Я не думаю, что такой консерватизм сможет отстоять свои права в США. Конечно, условный Техас сильно отличается от условного Вашингтона, но он не сможет от него отгородиться или тем более отделиться. Но куда важнее вопрос: сможет ли «отделиться» от Вашингтона Россия? Сможем ли мы обеспечить свою автономию от этой формирующейся крайне неприятной и крайне могущественной империи? Для этого недостаточно политического маневрирования и прагматизма. Для этого необходимо формирование собственных ценностных и технологических платформ.

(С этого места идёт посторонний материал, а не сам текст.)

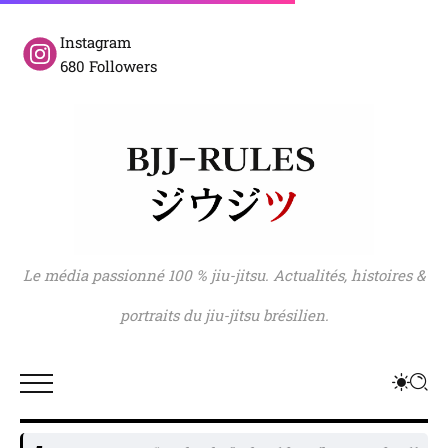
Instagram
680 Followers
Le média passionné 100 % jiu-jitsu. Actualités, histoires &
portraits du jiu-jitsu brésilien.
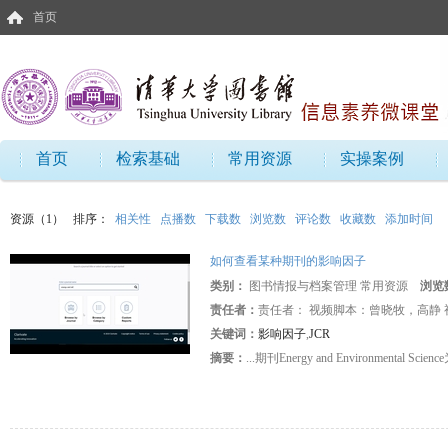
首页
首页
检索基础
常用资源
实操案例
资源（1）
排序：
相关性
点播数
下载数
浏览数
评论数
收藏数
添加时间
如何查看某种期刊的影响因子
类别：
图书情报与档案管理 常用资源
浏览
责任者：
责任者： 视频脚本：曾晓牧，高静
关键词：
影响因子
,
JCR
摘要：
...期刊Energy and Environmental 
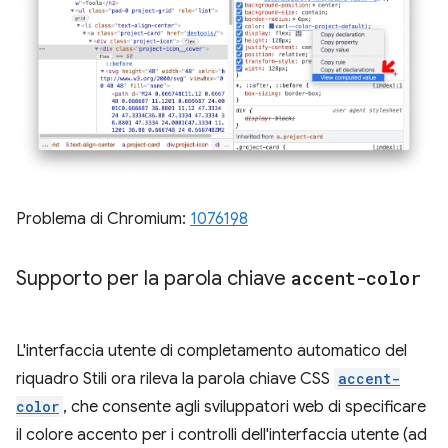
Problema di Chromium:
1076198
Supporto per la parola chiave
accent-color
L'interfaccia utente di completamento automatico del
riquadro Stili ora rileva la parola chiave CSS
accent-
color
, che consente agli sviluppatori web di specificare
il colore accento per i controlli dell'interfaccia utente (ad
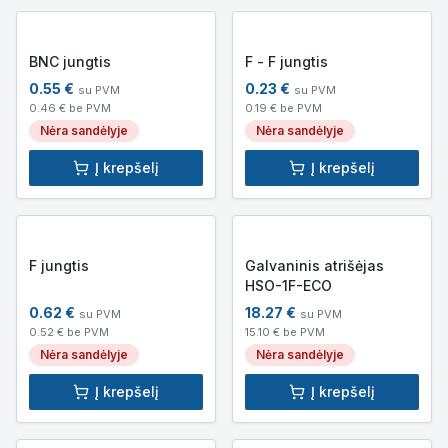
BNC jungtis
F - F jungtis
0.55
€
0.23
€
su PVM
su PVM
0.46
€ be PVM
0.19
€ be PVM
Nėra sandėlyje
Nėra sandėlyje
Į krepšelį
Į krepšelį
F jungtis
Galvaninis atrišėjas
HSO-1F-ECO
0.62
€
18.27
€
su PVM
su PVM
0.52
€ be PVM
15.10
€ be PVM
Nėra sandėlyje
Nėra sandėlyje
Į krepšelį
Į krepšelį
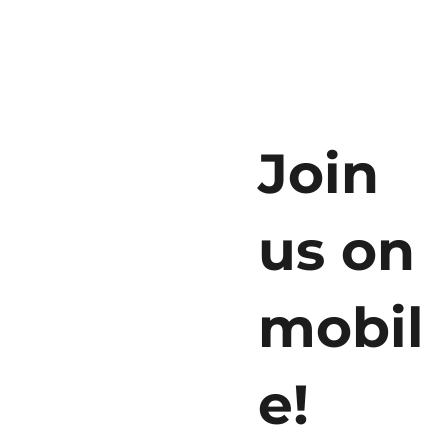
Join
us on
mobil
e!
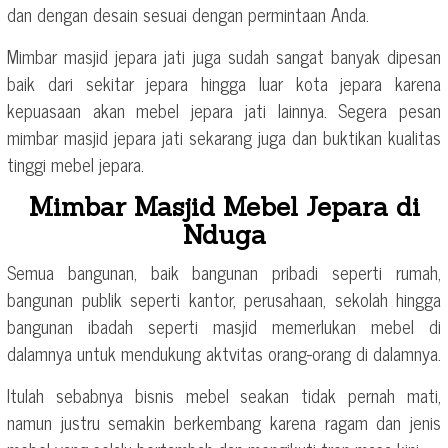
dan dengan desain sesuai dengan permintaan Anda.
Mimbar masjid jepara jati juga sudah sangat banyak dipesan
baik dari sekitar jepara hingga luar kota jepara karena
kepuasaan akan mebel jepara jati lainnya. Segera pesan
mimbar masjid jepara jati sekarang juga dan buktikan kualitas
tinggi mebel jepara.
Mimbar Masjid Mebel Jepara di
Nduga
Semua bangunan, baik bangunan pribadi seperti rumah,
bangunan publik seperti kantor, perusahaan, sekolah hingga
bangunan ibadah seperti masjid memerlukan mebel di
dalamnya untuk mendukung aktvitas orang-orang di dalamnya.
Itulah sebabnya bisnis mebel seakan tidak pernah mati,
namun justru semakin berkembang karena ragam dan jenis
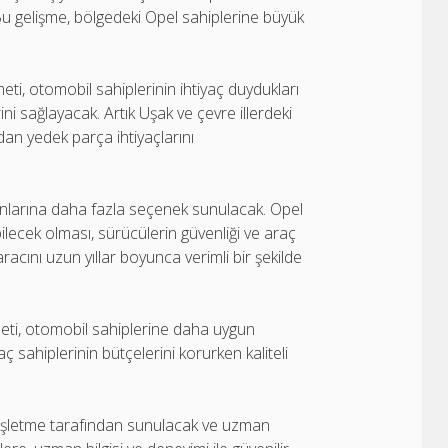
u gelişme, bölgedeki Opel sahiplerine büyük
i, otomobil sahiplerinin ihtiyaç duydukları
ni sağlayacak. Artık Uşak ve çevre illerdeki
an yedek parça ihtiyaçlarını
kunlarına daha fazla seçenek sunulacak. Opel
bilecek olması, sürücülerin güvenliği ve araç
cını uzun yıllar boyunca verimli bir şekilde
.
ti, otomobil sahiplerine daha uygun
aç sahiplerinin bütçelerini korurken kaliteli
ir işletme tarafından sunulacak ve uzman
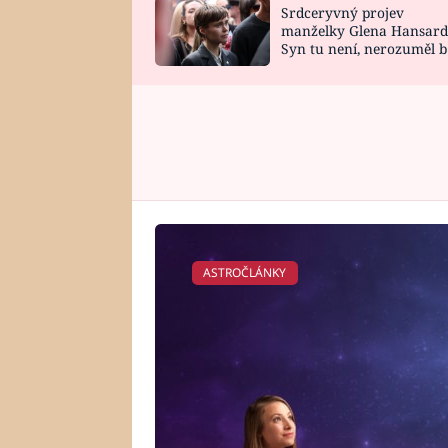
Srdceryvný projev
SNÁŘ
CELEBRITY
manželky Glena Hansard
Syn tu není, nerozuměl b
HOROSKOP NA
VAŘENÍ
tomu, vysvětlila
ROK 2023
ASTROČLÁNKY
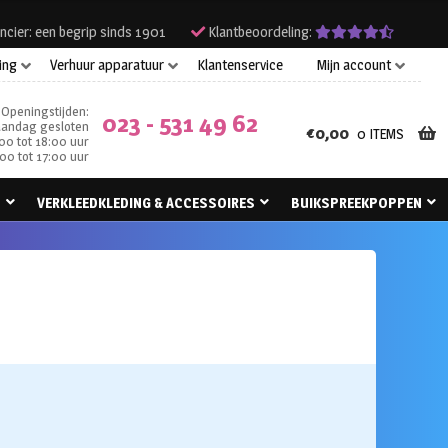
ncier: een begrip sinds 1901
Klantbeoordeling:
ing
Verhuur apparatuur
Klantenservice
Mijn account
Openingstijden:
023 - 531 49 62
andag gesloten
€
0,00
0 ITEMS
00 tot 18:00 uur
00 tot 17:00 uur
N
VERKLEEDKLEDING & ACCESSOIRES
BUIKSPREEKPOPPEN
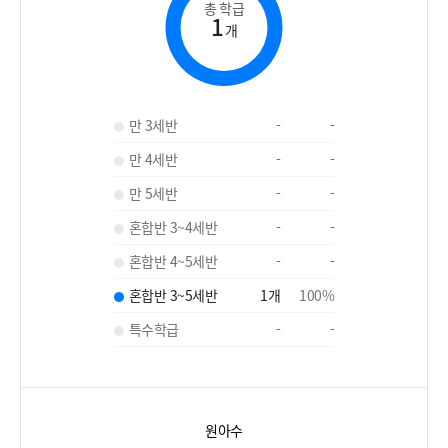
총 학급
1
개
만 3세반
-
-
만 4세반
-
-
만 5세반
-
-
혼합반 3~4세반
-
-
혼합반 4~5세반
-
-
혼합반 3~5세반
1
개
100
%
특수학급
-
-
원아수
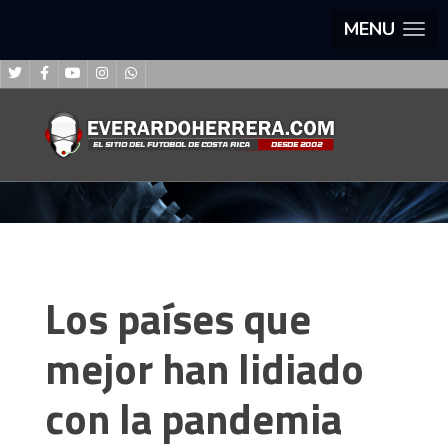
MENU
Los países que
mejor han lidiado
con la pandemia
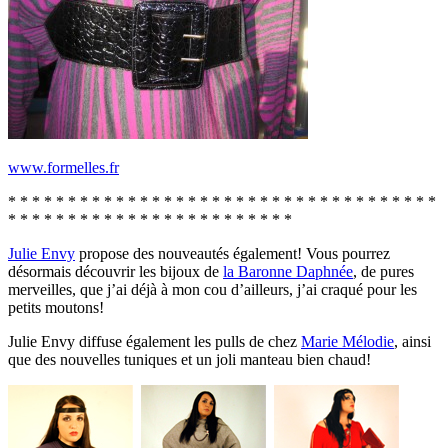
www.formelles.fr
* * * * * * * * * * * * * * * * * * * * * * * * * * * * * * * * * * * *
* * * * * * * * * * * * * * * * * * * * * * * *
Julie Envy
propose des nouveautés également! Vous pourrez
désormais découvrir les bijoux de
la Baronne Daphnée
, de pures
merveilles, que j’ai déjà à mon cou d’ailleurs, j’ai craqué pour les
petits moutons!
Julie Envy diffuse également les pulls de chez
Marie Mélodie
, ainsi
que des nouvelles tuniques et un joli manteau bien chaud!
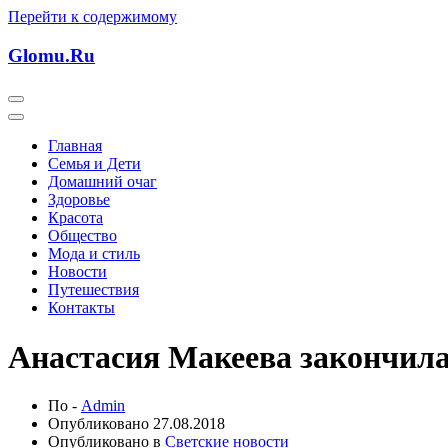
Перейти к содержимому
Glomu.Ru
Главная
Семья и Дети
Домашний очаг
Здоровье
Красота
Общество
Мода и стиль
Новости
Путешествия
Контакты
Анастасия Макеева закончила
По -
Admin
Опубликовано
27.08.2018
Опубликовано в
Светские новости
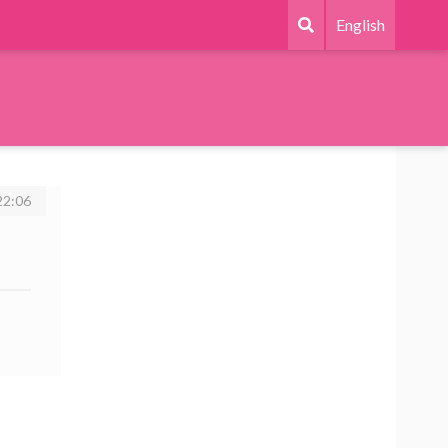
English
2:06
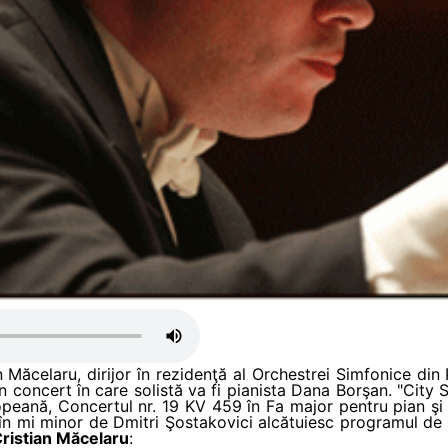
n Măcelaru, dirijor în rezidenţă al Orchestrei Simfonice din 
n concert în care solistă va fi pianista Dana Borşan. "City
uropeană, Concertul nr. 19 KV 459 în Fa major pentru pian 
n mi minor de Dmitri Şostakovici alcătuiesc programul de l
ristian Măcelaru
:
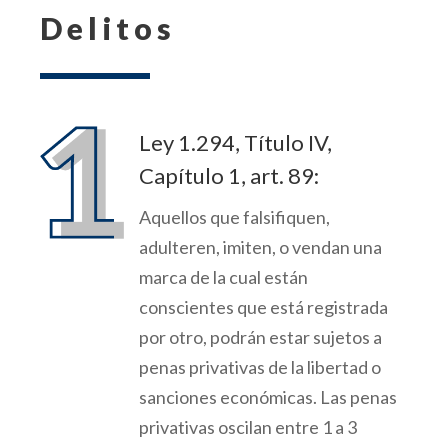
Delitos
Ley 1.294, Título IV,
Capítulo 1, art. 89:
A
quellos que falsifiquen,
adulteren, imiten, o vendan
una
marca de la cual están
conscientes que está registrada
por otro, podrán estar sujetos a
penas privativas de la libertad o
sanciones económicas. Las penas
privativas oscil
an entre 1 a 3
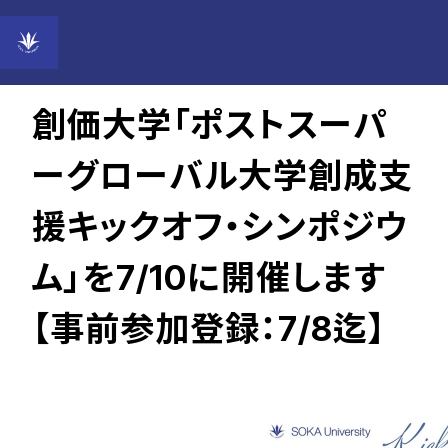
2024年07月02日
創価大学「ポストスーパ
ーグローバル大学創成支
援キックオフ・シンポジウ
ム」を7/10に開催します
【事前参加登録：7/8迄】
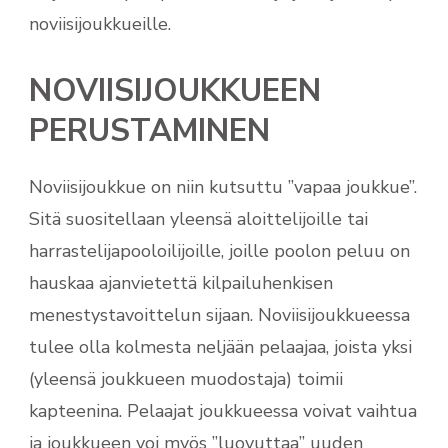
noviisijoukkueille.
NOVIISIJOUKKUEEN
PERUSTAMINEN
Noviisijoukkue on niin kutsuttu ”vapaa joukkue”.
Sitä suositellaan yleensä aloittelijoille tai
harrastelijapooloilijoille, joille poolon peluu on
hauskaa ajanvietettä kilpailuhenkisen
menestystavoittelun sijaan. Noviisijoukkueessa
tulee olla kolmesta neljään pelaajaa, joista yksi
(yleensä joukkueen muodostaja) toimii
kapteenina. Pelaajat joukkueessa voivat vaihtua
ja joukkueen voi myös ”luovuttaa” uuden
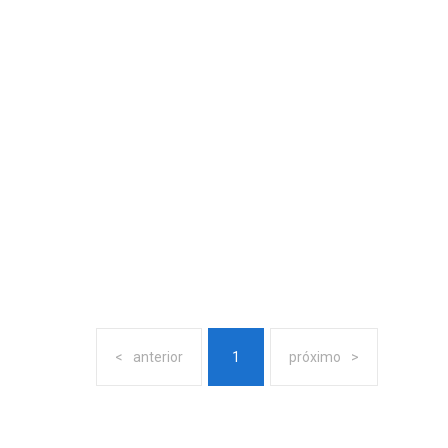
anterior
1
próximo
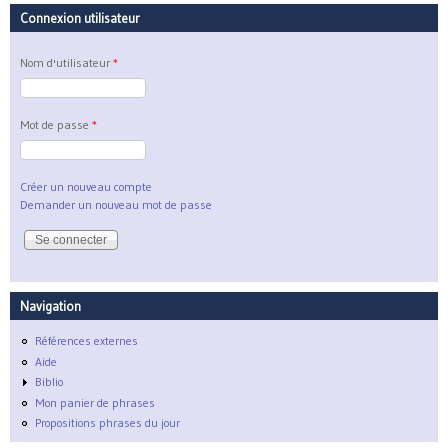
Connexion utilisateur
Nom d'utilisateur
*
Mot de passe
*
Créer un nouveau compte
Demander un nouveau mot de passe
Navigation
Références externes
Aide
Biblio
Mon panier de phrases
Propositions phrases du jour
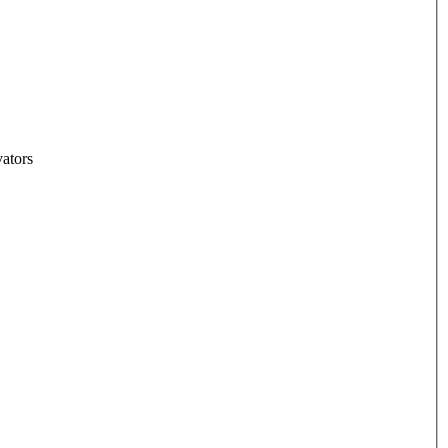
ators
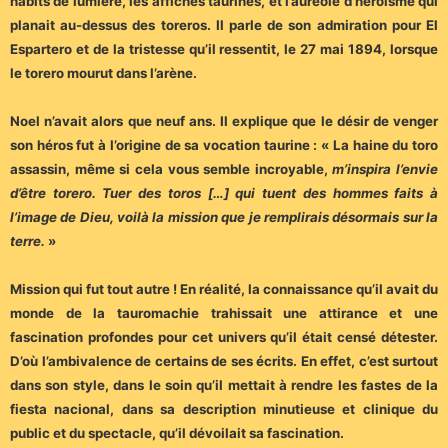
habits de lumière, les affiches taurines, et l’auréole d’héroïsme qui
planait au-dessus des toreros. Il parle de son admiration pour El
Espartero et de la tristesse qu’il ressentit, le 27 mai 1894, lorsque
le torero mourut dans l’arène.
Noel n’avait alors que neuf ans. Il explique que le désir de venger
son héros fut à l’origine de sa vocation taurine : « La haine du toro
assassin, même si cela vous semble incroyable,
m’inspira l’envie
d’être torero. Tuer des toros […] qui tuent des hommes faits à
l’image de Dieu, voilà la mission que je remplirais désormais sur la
terre.
»
Mission qui fut tout autre ! En réalité, la connaissance qu’il avait du
monde de la tauromachie trahissait une attirance et une
fascination profondes pour cet univers qu’il était censé détester.
D’où l’ambivalence de certains de ses écrits. En effet, c’est surtout
dans son style, dans le soin qu’il mettait à rendre les fastes de la
fiesta nacional, dans sa description minutieuse et clinique du
public et du spectacle, qu’il dévoilait sa fascination.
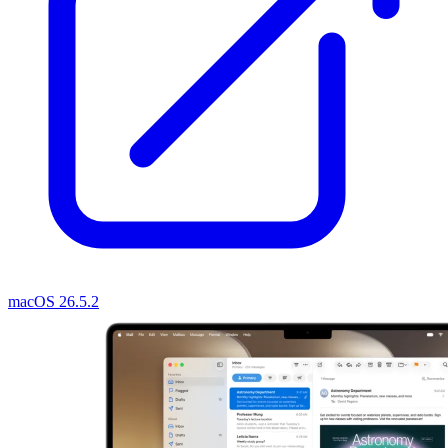
macOS 26.5.2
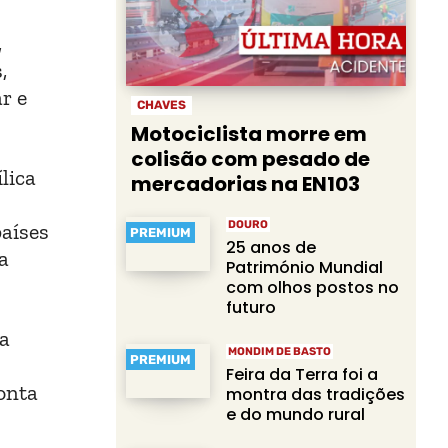
,
,
r e
CHAVES
Motociclista morre em
colisão com pesado de
lica
mercadorias na EN103
DOURO
países
PREMIUM
25 anos de
a
Património Mundial
com olhos postos no
futuro
da
MONDIM DE BASTO
PREMIUM
Feira da Terra foi a
onta
montra das tradições
e do mundo rural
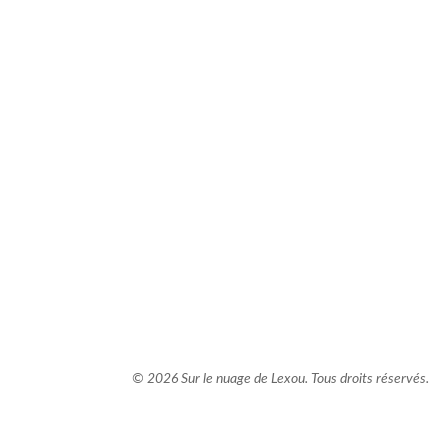
comment bien s'habiller
relooking femme Paris
webdesigner suisse romande
photographe lausanne
© 2026 Sur le nuage de Lexou. Tous droits réservés.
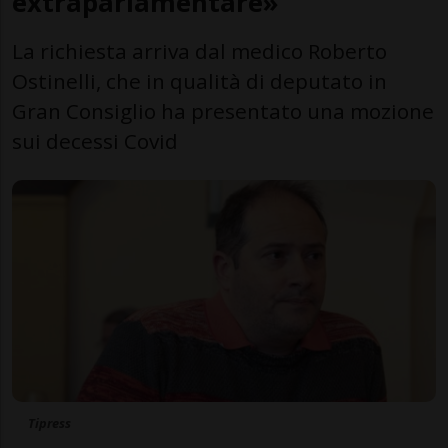
extraparlamentare»
La richiesta arriva dal medico Roberto
Ostinelli, che in qualità di deputato in
Gran Consiglio ha presentato una mozione
sui decessi Covid
Tipress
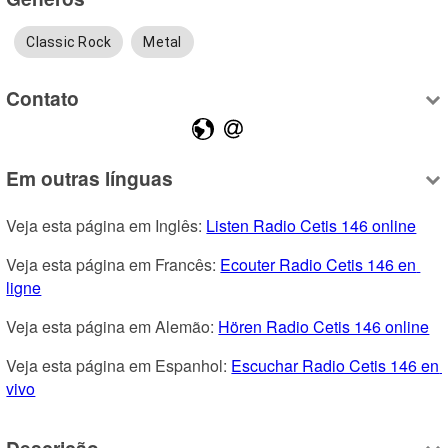
Classic Rock
Metal
Contato
Em outras línguas
Veja esta página em Inglês: 
Listen Radio Cetis 146 online
Veja esta página em Francês: 
Ecouter Radio Cetis 146 en 
ligne
Veja esta página em Alemão: 
Hören Radio Cetis 146 online
Veja esta página em Espanhol: 
Escuchar Radio Cetis 146 en 
vivo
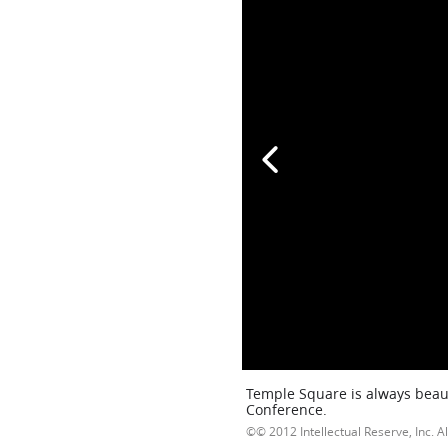
Temple Square is always beaut
Conference.
© 2012 Intellectual Reserve, Inc. Al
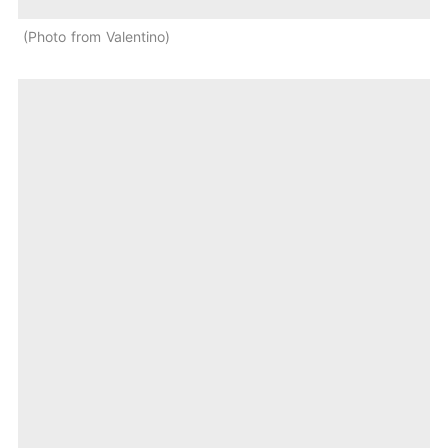
Photo from Valentino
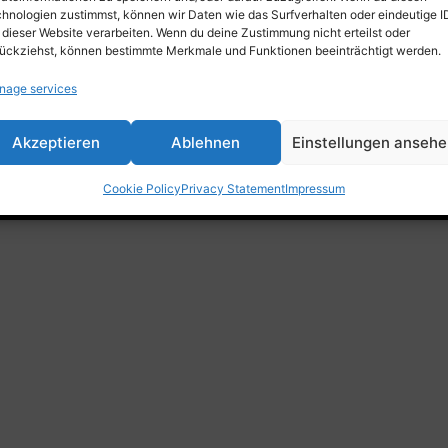
Trade fair, Retail & Event
hnologien zustimmst, können wir Daten wie das Surfverhalten oder eindeutige I
Outdoor, Home & Living
 dieser Website verarbeiten. Wenn du deine Zustimmung nicht erteilst oder
ückziehst, können bestimmte Merkmale und Funktionen beeinträchtigt werden.
nage services
Akzeptieren
Ablehnen
Einstellungen anseh
d3 GmbH • 2025 •
Xbrick® – Multifunctional furniture
Cookie Policy
Privacy Statement
Impressum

Посмотрите, как выигрывает «Телеграм» от цензуры IT-гигантов. Это лишь маленький пример того, какую силу можно аккумулировать в противофазе к тоталитарному дрейфу Запада, если иметь автономную инфраструктуру, принципы и характер. Я не знаю, располагает ли всеми этими качествами собственник «Телеграма». Если нет, то эффект окажется краткосрочным. Но представьте: что если бы эти качества наличествовали в масштабе большой самодостаточной страны… В этом отношении для России открывается прекрасное окно возможностей – проблема в том, что у нас не видно социально-политической силы, которая могла бы им воспользоваться.